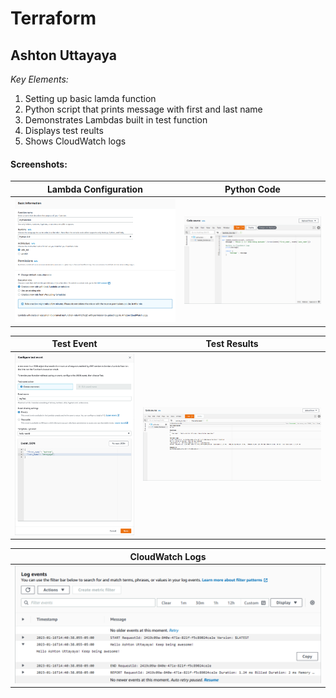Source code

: # Terraform

## Ashton Uttayaya

*Key Elements:*

1. Setting up basic lamda function
2. Python script that prints message with first and last name
3. Demonstrates Lambdas built in test function
4. Displays test reults
5. Shows CloudWatch logs

#### Screenshots:

Lambda Configuration       | Python Code               |
:-------------------------:|:-------------------------:|
![lambda](img/img1.png)    | ![python](img/img2.png)   |


Test Event                 | Test Results              |
:-------------------------:|:-------------------------:|
![event](img/img3.png)     | ![results](img/img4.png)  |


CloudWatch Logs            | 
:-------------------------:|
![CloudWatch](img/img5.png) |


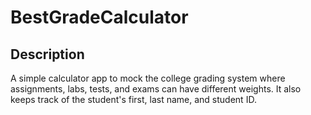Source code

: # BestGradeCalculator
## Description
A simple calculator app to mock the college grading system where assignments, labs, tests, and exams can have different weights. It also keeps track of the student's first, last name, and student ID.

---------------

REQUEST> Isolate the lines above that contain the word "name" and copy them.

OUTPUT>
2. Python script that prints message with first and last name
A simple calculator app to mock the college grading system where assignments, labs, tests, and exams can have different weights. It also keeps track of the student's first, last name, and student ID.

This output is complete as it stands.